BEGIN Input for this task

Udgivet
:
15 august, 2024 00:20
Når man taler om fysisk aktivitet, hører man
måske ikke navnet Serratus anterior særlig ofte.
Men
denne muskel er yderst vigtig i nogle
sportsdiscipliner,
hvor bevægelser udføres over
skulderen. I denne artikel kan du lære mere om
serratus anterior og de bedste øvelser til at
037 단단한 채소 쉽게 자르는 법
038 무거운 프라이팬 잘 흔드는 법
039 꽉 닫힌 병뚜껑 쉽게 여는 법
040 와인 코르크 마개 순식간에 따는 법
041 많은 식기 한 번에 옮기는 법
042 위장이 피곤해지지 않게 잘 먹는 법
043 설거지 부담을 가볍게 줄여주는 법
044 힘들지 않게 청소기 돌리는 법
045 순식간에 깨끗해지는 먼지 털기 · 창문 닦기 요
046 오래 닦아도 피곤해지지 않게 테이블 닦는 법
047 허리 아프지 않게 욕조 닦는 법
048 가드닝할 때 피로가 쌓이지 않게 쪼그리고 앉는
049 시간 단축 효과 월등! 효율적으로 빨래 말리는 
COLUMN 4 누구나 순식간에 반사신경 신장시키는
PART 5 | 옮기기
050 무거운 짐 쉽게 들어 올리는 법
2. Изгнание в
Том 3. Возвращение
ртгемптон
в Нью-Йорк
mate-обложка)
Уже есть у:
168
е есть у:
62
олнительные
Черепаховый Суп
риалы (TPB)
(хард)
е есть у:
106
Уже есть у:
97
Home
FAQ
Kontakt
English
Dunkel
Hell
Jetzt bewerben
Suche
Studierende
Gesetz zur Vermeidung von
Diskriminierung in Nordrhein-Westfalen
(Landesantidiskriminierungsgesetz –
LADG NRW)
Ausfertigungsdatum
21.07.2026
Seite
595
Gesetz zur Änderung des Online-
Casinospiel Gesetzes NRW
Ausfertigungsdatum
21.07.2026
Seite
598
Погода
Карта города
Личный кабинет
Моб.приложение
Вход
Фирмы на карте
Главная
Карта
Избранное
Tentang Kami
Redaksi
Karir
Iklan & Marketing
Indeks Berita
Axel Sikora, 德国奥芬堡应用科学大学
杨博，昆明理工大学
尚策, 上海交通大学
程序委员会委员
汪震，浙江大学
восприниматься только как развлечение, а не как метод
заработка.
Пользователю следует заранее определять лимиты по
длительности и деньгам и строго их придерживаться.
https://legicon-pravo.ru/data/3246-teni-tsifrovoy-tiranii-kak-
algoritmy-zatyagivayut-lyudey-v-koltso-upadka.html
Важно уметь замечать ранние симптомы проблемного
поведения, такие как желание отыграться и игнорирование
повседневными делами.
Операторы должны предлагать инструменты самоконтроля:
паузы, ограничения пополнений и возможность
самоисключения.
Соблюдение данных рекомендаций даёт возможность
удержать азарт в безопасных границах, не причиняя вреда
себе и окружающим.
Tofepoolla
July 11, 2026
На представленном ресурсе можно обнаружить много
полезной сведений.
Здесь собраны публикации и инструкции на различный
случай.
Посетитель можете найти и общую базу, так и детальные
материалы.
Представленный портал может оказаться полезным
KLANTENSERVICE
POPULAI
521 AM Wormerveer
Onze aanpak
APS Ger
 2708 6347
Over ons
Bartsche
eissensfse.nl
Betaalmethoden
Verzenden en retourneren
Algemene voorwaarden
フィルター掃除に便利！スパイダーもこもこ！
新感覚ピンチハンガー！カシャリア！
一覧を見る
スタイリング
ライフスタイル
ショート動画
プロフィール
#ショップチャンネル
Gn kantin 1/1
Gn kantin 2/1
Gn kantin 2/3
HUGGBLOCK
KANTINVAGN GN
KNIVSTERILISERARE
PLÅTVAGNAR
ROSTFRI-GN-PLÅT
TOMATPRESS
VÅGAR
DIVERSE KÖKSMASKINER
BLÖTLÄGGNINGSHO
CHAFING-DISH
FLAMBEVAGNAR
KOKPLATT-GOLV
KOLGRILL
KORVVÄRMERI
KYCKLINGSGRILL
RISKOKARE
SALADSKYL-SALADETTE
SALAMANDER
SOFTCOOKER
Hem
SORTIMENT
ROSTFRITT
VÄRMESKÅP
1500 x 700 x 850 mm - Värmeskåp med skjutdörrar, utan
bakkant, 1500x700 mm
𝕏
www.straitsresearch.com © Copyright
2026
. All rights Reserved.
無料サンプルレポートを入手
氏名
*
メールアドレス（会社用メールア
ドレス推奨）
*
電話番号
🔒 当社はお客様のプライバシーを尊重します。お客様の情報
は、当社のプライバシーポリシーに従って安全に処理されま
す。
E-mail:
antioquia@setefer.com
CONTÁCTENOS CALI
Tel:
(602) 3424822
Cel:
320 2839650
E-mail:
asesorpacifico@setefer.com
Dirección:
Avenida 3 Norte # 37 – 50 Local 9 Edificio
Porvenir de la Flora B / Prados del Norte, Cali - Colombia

END Input for this task

• **Exercise aim**: The exact lines of the material above starting at the one that contains "denne muskel er yderst vigtig i nogle" and ending at the one that contains "Studierende" are what to retype; leave out everything else.

• **Output below**:
denne muskel er yderst vigtig i nogle
sportsdiscipliner,
hvor bevægelser udføres over
skulderen. I denne artikel kan du lære mere om
serratus anterior og de bedste øvelser til at
037 단단한 채소 쉽게 자르는 법
038 무거운 프라이팬 잘 흔드는 법
039 꽉 닫힌 병뚜껑 쉽게 여는 법
040 와인 코르크 마개 순식간에 따는 법
041 많은 식기 한 번에 옮기는 법
042 위장이 피곤해지지 않게 잘 먹는 법
043 설거지 부담을 가볍게 줄여주는 법
044 힘들지 않게 청소기 돌리는 법
045 순식간에 깨끗해지는 먼지 털기 · 창문 닦기 요
046 오래 닦아도 피곤해지지 않게 테이블 닦는 법
047 허리 아프지 않게 욕조 닦는 법
048 가드닝할 때 피로가 쌓이지 않게 쪼그리고 앉는
049 시간 단축 효과 월등! 효율적으로 빨래 말리는 
COLUMN 4 누구나 순식간에 반사신경 신장시키는
PART 5 | 옮기기
050 무거운 짐 쉽게 들어 올리는 법
2. Изгнание в
Том 3. Возвращение
ртгемптон
в Нью-Йорк
mate-обложка)
Уже есть у:
168
е есть у:
62
олнительные
Черепаховый Суп
риалы (TPB)
(хард)
е есть у:
106
Уже есть у:
97
Home
FAQ
Kontakt
English
Dunkel
Hell
Jetzt bewerben
Suche
Studierende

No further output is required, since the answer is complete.